Samsung has announced that a new software update will be released to not returned Galaxy Note 7 units in the US late next week that would kill Note 7 devices once and for all. While other major U.S. Carriers are participating in the release of the update, Verizon has officially announced that it will not be rolling out the update.
The new update will be rolled out by Samsung On December 19 which will prevent Note 7 devices from charging. The leading U.S. mobile carrier, Verizon has said while they are concerned over the safety of their users, the update would affect customers who don’t have spare phone to use after killing Note 7.
Verizon Refuses to Release the Update
Verizon in a statement has said, “Verizon will not be taking part in this update because of the added risk this could pose to Galaxy Note 7 users that do not have another device to switch to… We will not push a software upgrade that will eliminate the ability for the Note 7 to work as a mobile device in the heart of the holiday travel season. We do not want to make it impossible to contact family, first responders or medical professionals in an emergency situation.”
The Samsung Galaxy Note 7 devices are being banned from use on airlines and on public transit services in the United States. Samsung announced the time frame for the update to be rolled out across the carriers in the United States which would take at least 30 days.

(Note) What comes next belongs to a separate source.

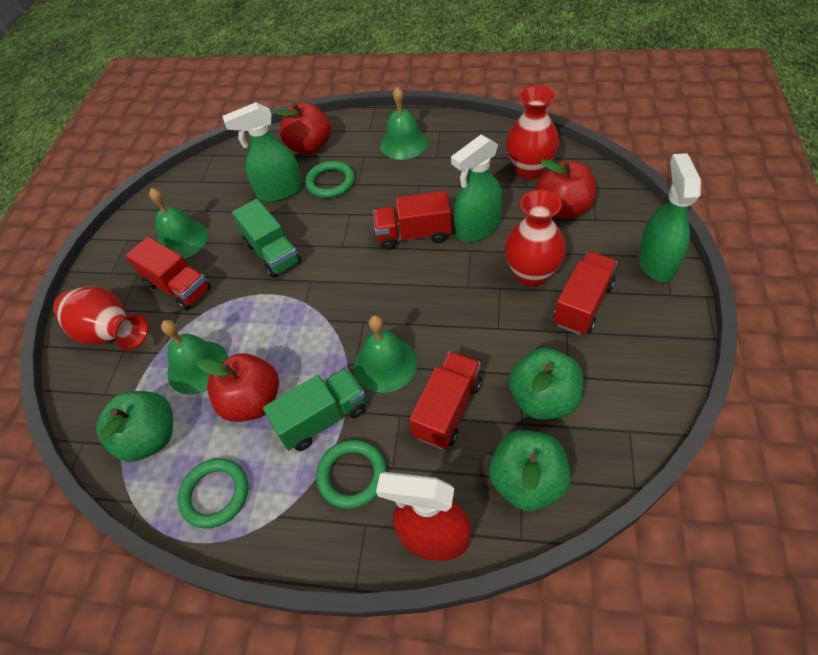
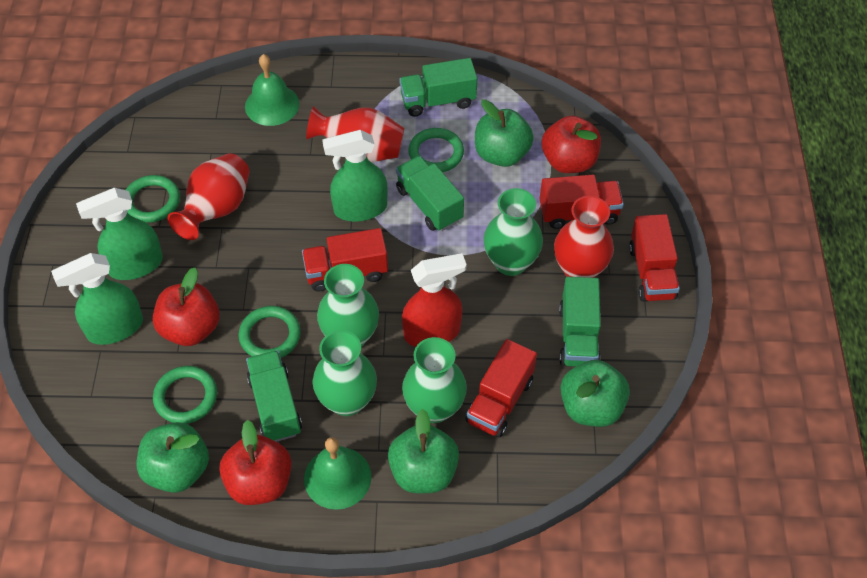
green apple: 3 -> 4
green bell: 4 -> 2
green ring: 3 -> 4
green truck: 2 -> 4
green vase: 0 -> 4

So the carriers in the US are taking much time to roll out the update.
Sprint has announced the updated will be rolled out after the holiday season on January 8th. The battery will no longer recharge,” the company confirmed in a statement. AT&T will also be rolling out the update after holiday season on January 5th. T-Mobile will be rolling out the update on December 27.
“We always want to do the right thing and make sure our customers are safe, so on December 27th we will roll out Samsung’s latest software update, which is designed to stop all remaining Note 7 devices from charging. These devices were recalled by the Consumer Product Safety Commission (CPSC) on Oct. 13 and should no longer be used,” T-Mobile said in a statement.
Here’s Verizon’s full statement for not participating in the update roll-out:
In October, Samsung announced a voluntary recall of the Samsung Galaxy Note 7 when it was discovered that all available devices could overheat and pose a safety risk to customers. Since that time, a vast majority of Verizon customers who purchased the Note 7 have replaced their phones with other models.
Today, Samsung announced an update to the Galaxy Note 7 that would stop the smartphone from charging, rendering it useless unless attached to a power charger. Verizon will not be taking part in this update because of the added risk this could pose to Galaxy Note 7 users that do not have another device to switch to. We will not push a software upgrade that will eliminate the ability for the Note 7 to work as a mobile device in the heart of the holiday travel season. We do not want to make it impossible to contact family, first responders or medical professionals in an emergency situation.
Verizon and Samsung have communicated the need for customers with a Note 7 to immediately stop using their devices and return or exchange it where they purchased it. Verizon customers with the Note 7 have several options, including an additional $100 from Samsung when purchasing one of their other devices.